Chicago's elites gathered in the Chicago Club (1869), where
men socialized and did business, and the Fortnightly (1873),
where women considered social issues and pursued educational
topics. Sports clubs, like the Chicago Yacht Club, the Chicago
Athletic Club, and the Chicago Women's Athletic Club were less
prestigious but enabled its new rich members to gain status and
participate in expensive sports. Fascination with English
country life and the new sport of
golf, which was enormously popular in Chicago, resulted in
the establishment of suburban country clubs, beginning with the
Chicago Golf Club (1893). These organizations were particularly
attractive to elite women who enjoyed golf,
tennis, and parties at the clubs. The elite was very
involved in equestrian sports, and a few owned thoroughbreds and
belonged to the prestigious jockey club that operated the
elegant
Washington Park Race Track, founded in 1884.
Riverview
Postcard, c.1909
 |
The middle class, which made up 31 percent of the
workforce in 1900, generally believed in hard work, domesticity,
sobriety, and piety, and wanted to employ free time for
self-improvement and self-renewal. Middle-class men worked a
five-and-a-half-day week and had sufficient income to pursue
leisure activities. The new middle class of professionals and
bureaucrats turned to their pastimes to demonstrate their
creativity, self-worth, and manliness at a time when WASP
birthrates were declining and culture seemed to be feminized by
influential mothers and schoolteachers. Men formed organizations
that sponsored hobbies like the Chicago Philatelic Society
(1886), the Chicago Camera Club (1904), and the Chicago Coin
Club (1905). They became active sportsmen, joining groups like
the Chicago
Bicycle Club (1879), and became ardent ball fans. They had
the time and money to attend White Stocking games played in
midafternoon. The team did not have Sunday games until 1893,
originally because of league rules and then because owner Albert
G. Spalding incorrectly assumed that middle-class fans opposed
public amusements on the Sabbath.
Sans Souci
Amusement Park, 1908
 |
Middle-class women also had substantial leisure time, as
they seldom worked outside the home and many had servants to
perform household chores. They read
fiction, belonged to clubs, and shopped in downtown stores.
Specialty shops and
department stores like Marshall Field's made
shopping an enjoyable experience with tearooms, fine
restaurants, and free delivery. Increasingly, younger women
also participated in sports, encouraged by physicians and female
physical educators who recommended exercise to improve health
and beauty. Such “feminine” sports as golf, tennis, horseback
riding, cycling, and ice
skating proliferated. Even certain active sports like
basketball became women's sports, modified by special rules
designed to conform to current notions of women's physical
abilities.
Low wages and long working hours limited turn-of-the-century
working-class leisure opportunities. Less-skilled workers
regularly worked 60 hours per week, while more-skilled workers
typically worked 54 hours. Yet the limited remaining free time
was important, providing opportunities for self-expression,
status, and even
politics, with the
Eight-Hour Day Movement.
American Bowling
Tournament, 1929
 |
Reflecting the immigrant character of Chicago (80 percent
of Chicago's population in 1890 was of foreign origin),
blue-collar recreation was ethnic, neighborhood, and
family-based and tied to religious customs.

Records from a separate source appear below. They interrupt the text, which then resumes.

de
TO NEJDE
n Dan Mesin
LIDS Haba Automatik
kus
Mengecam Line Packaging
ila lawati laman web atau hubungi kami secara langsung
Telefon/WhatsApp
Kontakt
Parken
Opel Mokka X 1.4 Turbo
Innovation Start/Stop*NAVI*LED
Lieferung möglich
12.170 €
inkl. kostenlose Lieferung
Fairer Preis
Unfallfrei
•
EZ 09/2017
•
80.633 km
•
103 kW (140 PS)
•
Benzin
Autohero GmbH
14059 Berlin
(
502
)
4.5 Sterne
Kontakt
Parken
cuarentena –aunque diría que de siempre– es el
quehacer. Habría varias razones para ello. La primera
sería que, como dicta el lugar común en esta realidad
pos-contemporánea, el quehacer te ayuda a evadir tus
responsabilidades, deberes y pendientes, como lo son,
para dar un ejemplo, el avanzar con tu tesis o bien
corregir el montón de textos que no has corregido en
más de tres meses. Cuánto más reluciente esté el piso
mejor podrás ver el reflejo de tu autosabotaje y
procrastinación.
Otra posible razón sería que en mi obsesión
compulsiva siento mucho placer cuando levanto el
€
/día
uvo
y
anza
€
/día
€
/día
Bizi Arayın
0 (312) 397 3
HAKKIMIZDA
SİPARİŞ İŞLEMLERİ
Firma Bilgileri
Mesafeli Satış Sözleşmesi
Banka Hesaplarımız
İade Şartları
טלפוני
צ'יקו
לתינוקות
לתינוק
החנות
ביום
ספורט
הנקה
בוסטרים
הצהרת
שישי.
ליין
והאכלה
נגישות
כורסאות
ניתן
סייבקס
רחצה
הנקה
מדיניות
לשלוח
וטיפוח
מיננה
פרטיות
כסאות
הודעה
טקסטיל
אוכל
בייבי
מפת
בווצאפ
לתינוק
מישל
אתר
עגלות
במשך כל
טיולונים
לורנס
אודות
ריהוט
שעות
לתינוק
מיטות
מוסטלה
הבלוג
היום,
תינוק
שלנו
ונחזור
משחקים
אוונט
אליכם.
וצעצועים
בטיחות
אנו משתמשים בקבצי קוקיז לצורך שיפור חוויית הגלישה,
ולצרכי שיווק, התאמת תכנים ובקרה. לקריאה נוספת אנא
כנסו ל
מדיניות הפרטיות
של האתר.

Roman Catholic immigrants observed a Continental Sunday
Sabbath, with afternoons free for moderate pleasures that
contested local blue laws, while
Jews observed the Sabbath on Saturdays and considered Sunday
a working day. Traditional holidays were still observed, like
the
Italian festivals that honored patron saints in a
carnivalesque atmosphere, providing continuity with the Old
World. Houses of worship also provided space for weddings,
sports, and clubs, most notably the
Catholic Youth Organization, founded in 1930.